Policy Signaling: A Farmer-First Trade Doctrine
The tariff also serves as a clear policy signal domestically, reinforcing a farmer-first trade doctrine that has steadily taken shape in India’s agricultural strategy. Over the past decade, successive policy interventions have sought to correct the structural imbalance that favoured rice and wheat at the expense of pulses and oilseeds. Significant public investment has flowed into pulse productivity enhancement through improved seed varieties, agronomic research, and extension services. MSP mechanisms have been expanded on paper, while policy rhetoric has increasingly emphasised crop diversification away from water-intensive cereals toward climate-resilient, nutrition-rich crops such as pulses.
However, these production-side efforts risk being undermined if market prices collapse due to unrestricted imports at moments of domestic surplus. Allowing low-cost imports to depress farm-gate prices would directly contradict the intent of MSP assurance and diversification incentives, sending a contradictory signal to farmers who are being asked to shift cropping patterns in the national interest.

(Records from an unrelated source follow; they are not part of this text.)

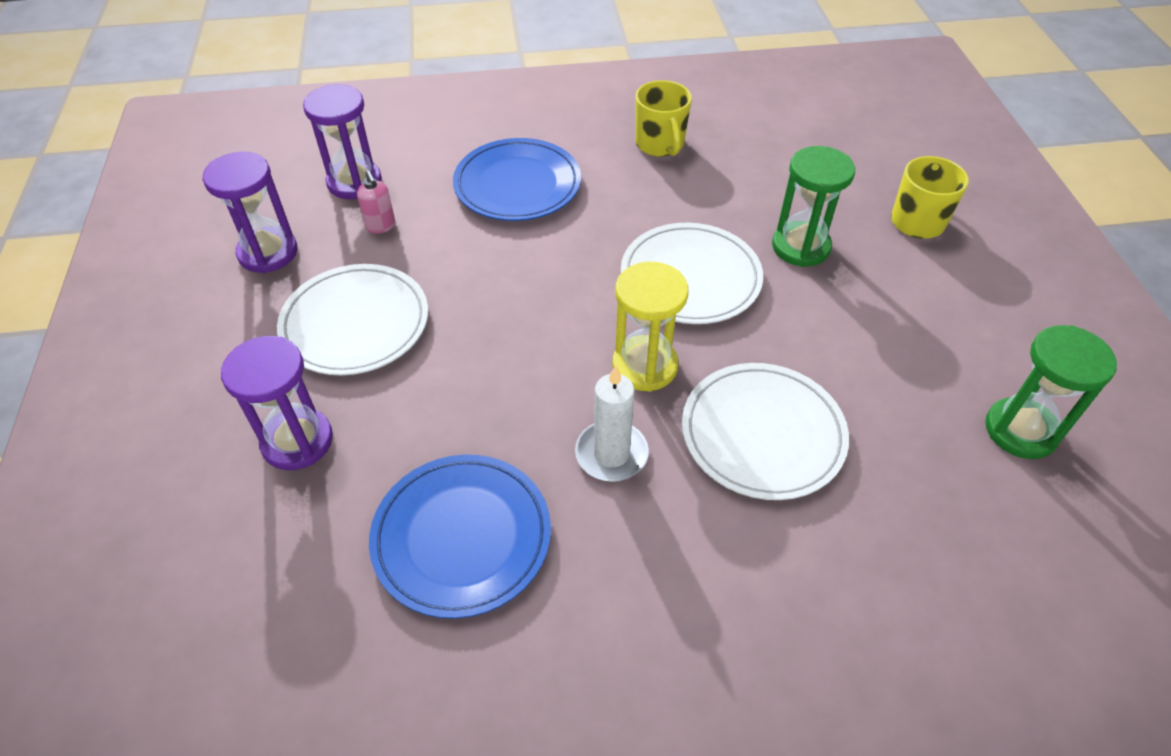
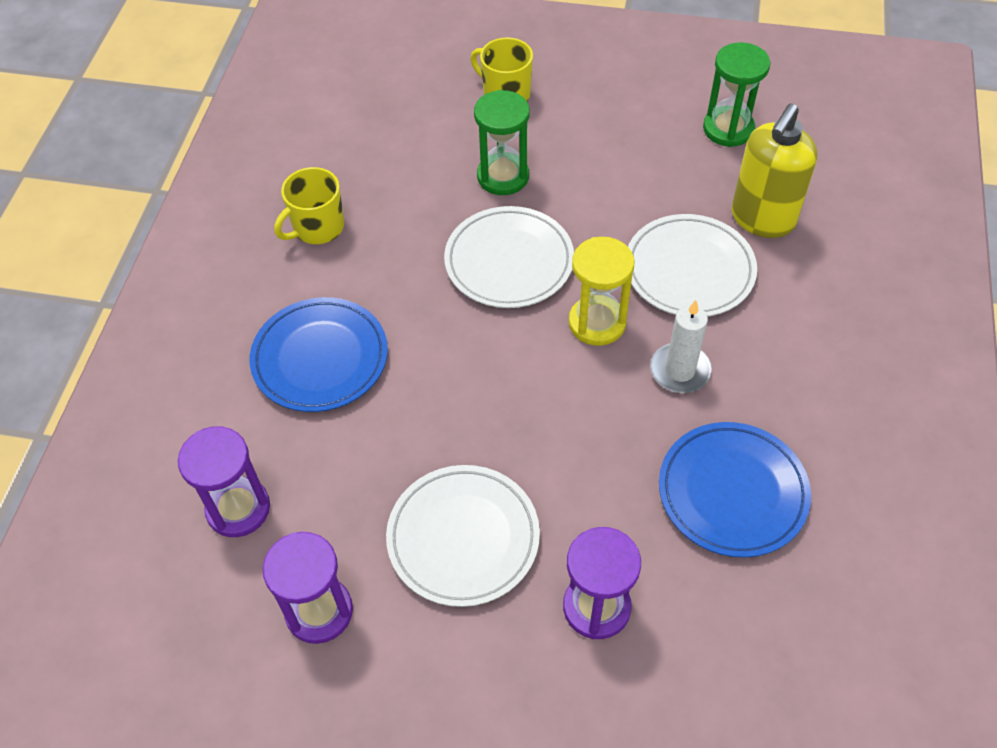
camera: 70 degrees left, 5 degrees up
(381, 226) = (326, 493): pink soap dispenser -> none
(660, 144) = (317, 227): yellow mug -> yellow mug turned 135 degrees clockwise
(889, 496) = (762, 219): none -> yellow soap dispenser

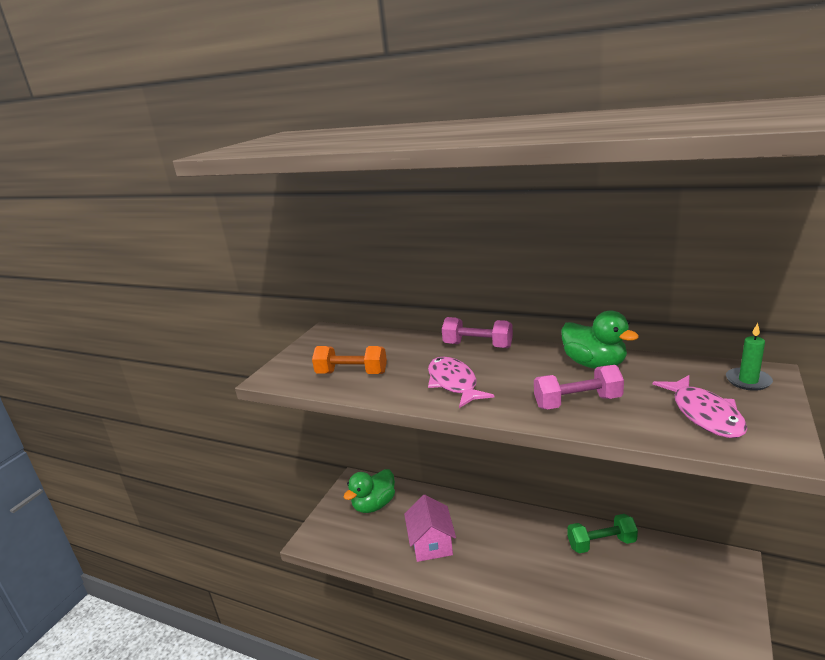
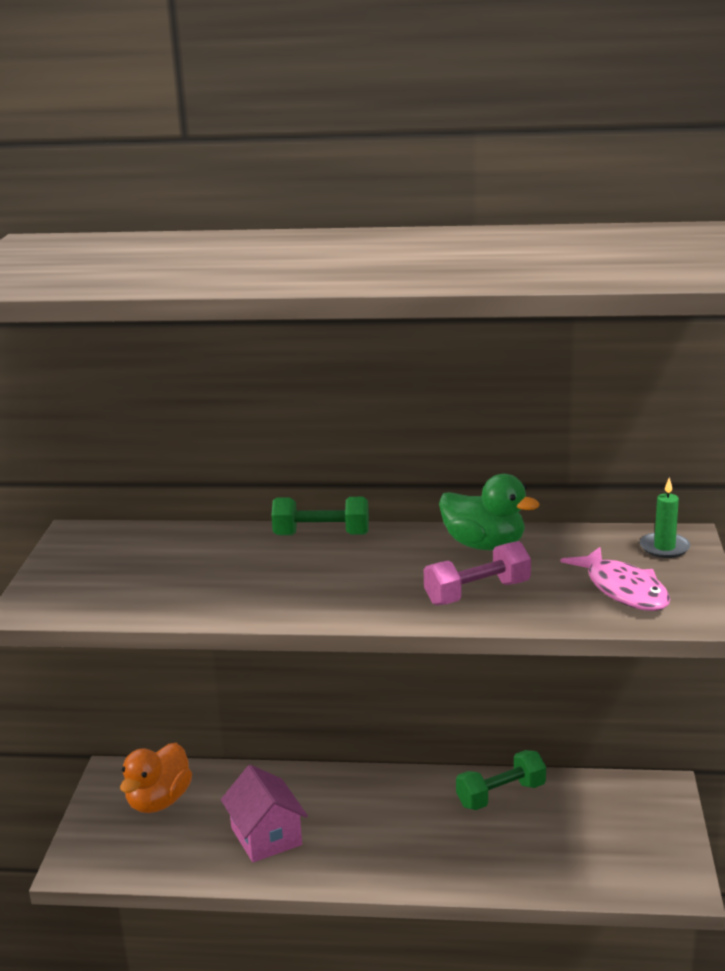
camera: 20 degrees left, 0 degrees up
(352, 373) = (155, 590): orange dumbbell -> none
(374, 505) = (159, 801): green duck -> orange duck
(453, 383) = (309, 587): pink fish -> none
(478, 345) = (321, 535): pink dumbbell -> green dumbbell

The retaliatory tariff therefore functions as a corrective tool—bridging the gap between production policy and market outcomes.
More broadly, the move underscores a willingness to absorb short-term trade friction in order to preserve the credibility of domestic agricultural policy. For farmers, the message is unambiguous: policy support does not end at the farm gate. By extending protection into the market domain, the government signals that investments in pulse cultivation—often riskier due to yield variability and price volatility—will be backed by a more predictable policy environment. This assurance is critical to encouraging longer-term investment in improved inputs, mechanisation, and sustainable practices in pulse-growing regions.
In effect, the tariff elevates farmers from passive beneficiaries of subsidy-driven policy to central stakeholders in trade decision-making. It reflects a political economy calculation that farmer income stability and confidence are as strategically important as trade openness, particularly in a sector that underpins food security, rural livelihoods, and nutritional outcomes.
Conclusion: Agriculture at the Frontline of Trade Politics
The pulse tariff episode captures a defining shift in global trade dynamics. Agriculture—once treated as a technical sector governed by yield forecasts and freight costs—is now firmly at the frontline of economic diplomacy.
India’s move reflects a broader recalibration: balancing openness with resilience, trade with sovereignty, and efficiency with equity. Whether this approach leads to more stable outcomes or deeper fragmentation will depend on how negotiations unfold in the months ahead.
What is clear, however, is that the era of frictionless agri-trade is over. Policymakers, investors, and agribusiness leaders must now operate in a world where food systems are inseparable from geopolitics—and where every tariff tells a larger story.